** DATA FOR THE TASK follows **
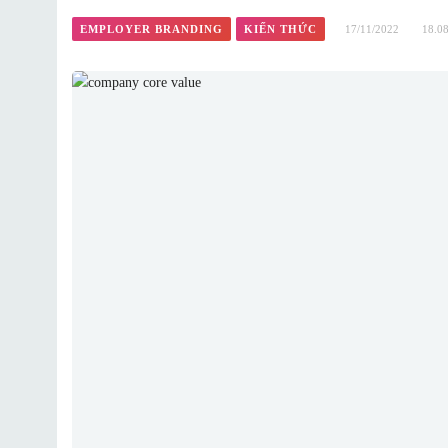
EMPLOYER BRANDING
KIẾN THỨC
17/11/2022
18.0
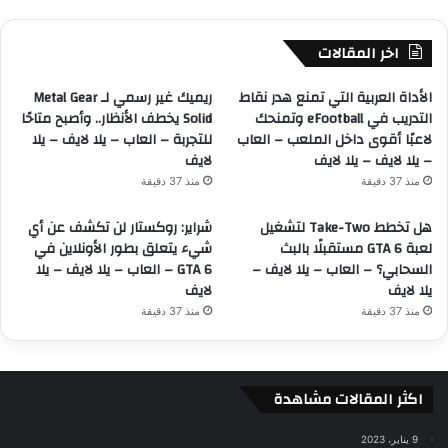
اخر المقالات
الأداة العربية التي تمنع هدر نقاط
ريميك غير رسمي لـ Metal Gear
التدريب في eFootball وتمنحك
Solid يخطف الأنظار.. وأصبح متاحًا
لاعبًا أقوى داخل الملعب – العاب
للتجربة – العاب – يلا لايف – يلا
– يلا لايف – يلا لايف
لايف
منذ 37 دقيقة
منذ 37 دقيقة
هل تخطط Take-Two لتشغيل
شراير: روكستار لن تكشف عن أي
لعبة GTA 6 مستقبلًا بالبث
شيء يتعلق بطور الأونلاين في
السحابي؟ – العاب – يلا لايف –
GTA 6 – العاب – يلا لايف – يلا
يلا لايف
لايف
منذ 37 دقيقة
منذ 37 دقيقة
اكثر المقالات مشاهدة
9 يناير، 2023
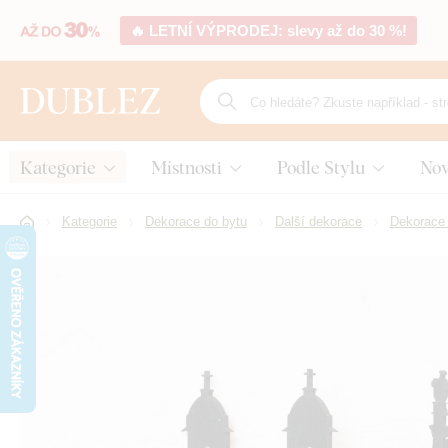
🔥 LETNÍ VÝPRODEJ: slevy až do 30 %!
Kategorie
Místnosti
Podle Stylu
Nov
Kategorie
Dekorace do bytu
Další dekorace
Dekorace 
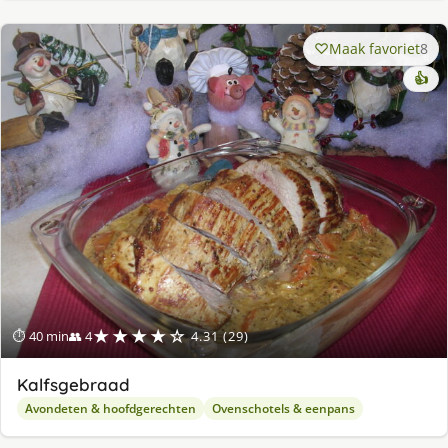
Maak favoriet
8
👍
★★★★☆
⏱ 40 min
👥 4
4.31 (29)
Kalfsgebraad
Avondeten & hoofdgerechten
Ovenschotels & eenpans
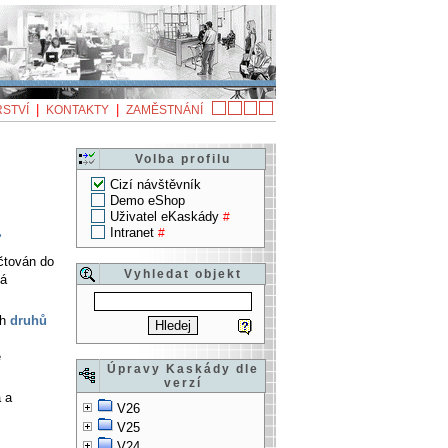
|
|
STVÍ
KONTAKTY
ZAMĚSTNÁNÍ
Volba profilu
Cizí návštěvník
Demo eShop
Uživatel eKaskády
#
Intranet
#
>
čtován do
Vyhledat objekt
ná
ch
druhů
e
Úpravy Kaskády dle
verzí
 a
V26
V25
V24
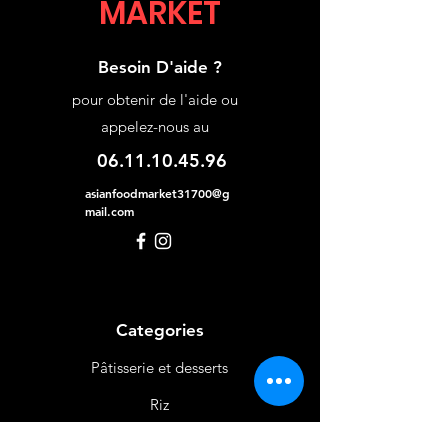
MARKET
Besoin D'aide ?
pour obtenir de l'aide ou
appelez-nous au
06.11.10.45.96
asianfoodmarket31700@g
mail.com
Categories
Pâtisserie et desserts
Riz
Bières
et Vins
** End of DATA FOR THE TASK **
INSTRUCTION:
Print exactly the lines that run from the line containing "asianfoodmarket31700@g" to the end of the data, both ends included.

SOLUTION TO THIS EXERCISE:
asianfoodmarket31700@g
mail.com
Categories
Pâtisserie et desserts
Riz
Bières
et Vins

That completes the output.